At least the indicators are positive. You always got the feeling that Cheika looked at the Munster pack with envy over the past two years but with Ollie Le Roux, Leo Cullen and Shane Jennings now in the set-up, he now possesses a forward eight capable of causing damage all on their own. Against Ulster last weekend, Leinster's pick-and-drive game was extremely effective and once their internationals backs get back up to speed with what everybody else around them is doing, they'll pose their opponents a doublepronged problem.
Which is probably what Cheika wanted to achieve from the moment he arrived at Leinster. It's taken him twoand-a-bit seasons to get here but questions remain as to whether he'll be around for much longer once his contract expires in the summer. On that afternoon back in 2005 when he made his media bow, Cheika gave an insight into his view on coaching. "I've got a clothing company so this is not a job or career for me, this is a passion, " he said back then.
In various other interviews he's re-iterated the point that this role at Leinster is a project for him, not necessarily a career. So will he and David Knox still be around next season?

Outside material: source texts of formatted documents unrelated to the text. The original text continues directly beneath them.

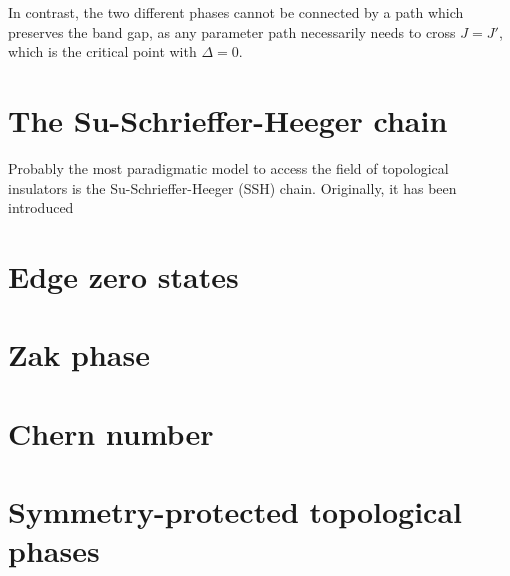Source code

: In contrast, the two different phases cannot be connected by a path which preserves the band gap, as any parameter path necessarily needs to cross $J=J'$, which is the critical point with $\Delta=0$.
%
%
\section{The Su-Schrieffer-Heeger chain}
\label{sec:the_SSH_chain}
%
%
Probably the most paradigmatic model to access the field of topological insulators is the Su-Schrieffer-Heeger (SSH) chain.
Originally, it has been introduced
%
%
\section{Edge zero states}
\label{sec:edge_zero_states}
%
%
%
%
\section{Zak phase}
\label{sec:zak_phase}
%
%
%
%
\section{Chern number}
\label{sec:chern_number}
%
%
%
%
\section{Symmetry-protected topological phases}
\label{sec:symmetry_protected_topological_phases}
%
%
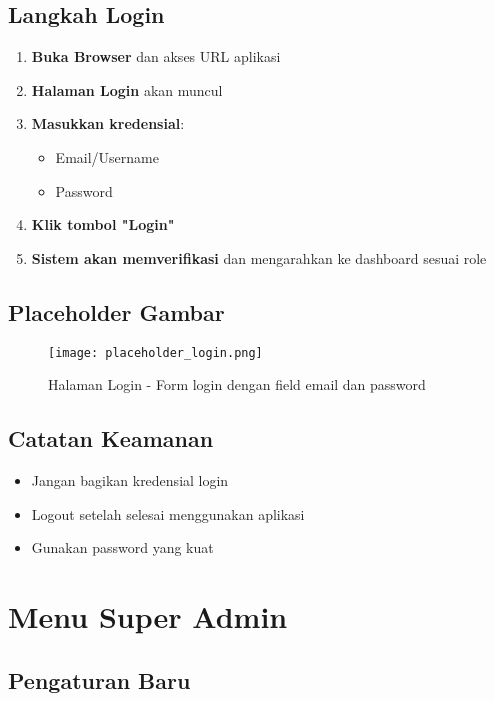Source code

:\documentclass[12pt,a4paper]{article}
\begin{document}
\subsection{Langkah Login}
\begin{enumerate}
    \item \textbf{Buka Browser} dan akses URL aplikasi
    \item \textbf{Halaman Login} akan muncul
    \item \textbf{Masukkan kredensial}:
    \begin{itemize}
        \item Email/Username
        \item Password
    \end{itemize}
    \item \textbf{Klik tombol "Login"}
    \item \textbf{Sistem akan memverifikasi} dan mengarahkan ke dashboard sesuai role
\end{enumerate}

\subsection{Placeholder Gambar}
\begin{figure}[H]
    \centering
    \texttt{[image: placeholder\_login.png]}
    \caption{Halaman Login - Form login dengan field email dan password}
    \label{fig:login}
\end{figure}

\subsection{Catatan Keamanan}
\begin{itemize}
    \item Jangan bagikan kredensial login
    \item Logout setelah selesai menggunakan aplikasi
    \item Gunakan password yang kuat
\end{itemize}

\newpage

\section{Menu Super Admin}

\subsection{Pengaturan Baru}
\end{document}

"We're well aware that their contracts are up at the end of the season but it's a bit early for talks right now, " says Mick Dawson, the Leinster chief executive. "It is something, though, that will be discussed in the near future."
You get the feeling that Leinster want to hold onto the pair . . . they'd be mad not to . . . but which makes this upcoming Heineken Cup campaign so important. If Leinster sink without trace, Cheika might well lose his appetite for the task. If they perform, he could be tempted to extend his project by another year or two.
There's a lot more riding on this Heineken Cup campaign for Leinster than simply results.